A committed Christian. A mother of five. A loving wife. A servant of all.
But will she also be a martyr?
That’s Asia Bibi. She’s been sentenced to death by hanging under Pakistan’s Shariah blasphemy law. She was targeted as a member of the sole Christian family in her small Pakistani village. She was falsely accused of “blasphemy” – for supposedly speaking against the prophet Muhammad.
Last week an appeals court in Lahore, Pakistan upheld her execution sentence.
Here’s how this valiant Christian woman describes her plight, in her own words:
I’m the victim of a cruel, collective injustice.
I’ve been locked up, handcuffed and chained, banished from the world and waiting to die. I don’t know how long I’ve got left to live. Every time my cell door opens my heart beats faster. My life is in God’s hands and I don’t know what’s going to happen to me. It’s a brutal, cruel existence. But I am innocent. I’m guilty only of being presumed guilty. I’m starting to wonder whether being a Christian in Pakistan today is not just a failing, or a mark against you, but actually a crime.
But though I’m kept in a tiny, windowless cell, I want my voice and my anger to be heard. I want the whole world to know that I’m going to be hanged for helping my neighbor. I’m guilty of having shown someone sympathy. What did I do wrong? I drank water from a well belonging to Muslim women, using “their” cup, in the burning heat of the midday sun.
I, Asia Bibi, have been sentenced to death because I was thirsty. I’m a prisoner because I used the same cup as those Muslim women, because water served by a Christian woman was regarded as unclean by my stupid fellow fruit-pickers.
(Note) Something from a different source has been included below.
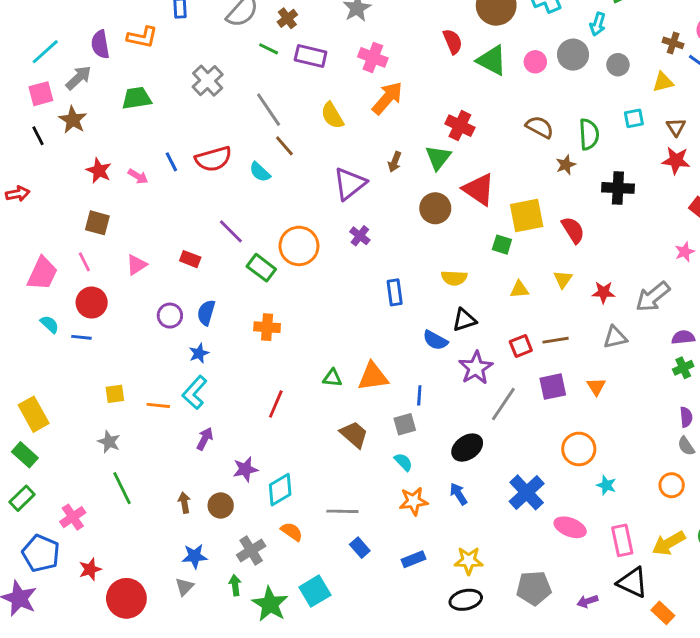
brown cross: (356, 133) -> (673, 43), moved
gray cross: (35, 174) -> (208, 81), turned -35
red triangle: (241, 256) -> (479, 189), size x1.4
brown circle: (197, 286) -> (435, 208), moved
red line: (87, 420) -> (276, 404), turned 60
That day, June 14, 2009, is imprinted on my memory.
It’s as simple and devastating as that. For five years, she’s been imprisoned on death row over a cup of water. But what’s really at issue here is her Christian faith.
To her radical Islamic community and under Shariah law in Pakistan, her Christian faith is her “crime.” It’s her death sentence.
Her family is in hiding, fearing for their lives. In addition to the death sentence, Asia Bibi has a price on her head. A radical cleric has implored the Taliban to carry out her execution sentence before the Pakistani government does. Two Pakistani government officials who have spoken out on her behalf are now dead, murdered in cold blood for standing up for her human rights.
This atrocity cannot stand. No one – anywhere – should ever be put to death because of their religious beliefs.
All of us who have the freedom to speak out have the responsibility to speak out. It’s incumbent upon all of us to demand her freedom.
Though she has one final appeal at Pakistan’s Supreme Court, it is often public pressure and not a legal argument that wins freedom in these cases.
We’ve seen it in the case of Christian Pastor Youcef Nadarkhani who is now free from a death sentence in Iran for his Christian faith, and we saw it just a couple of months ago with another Christian mom freed from death row in Sudan. Meriam Ibrahim had been convicted and sentenced to death for her Christian faith, much like what Asia Bibi is now facing. Meriam is now free because of the international outcry of hundreds of thousands around the world.
It’s time to raise our voices once again and #FreeBibi. In just 24 hours, over 100,000 people have signed that ACLJ’s petition for Asia Bibi’s freedom at BeHeardProject.com.
Were mobilizing through our international offices, in Pakistan itself, here in Washington, and at the United Nations demanding her release. We must pray, but we must also act. Asia Bibi must not be allowed to die for being a Christian.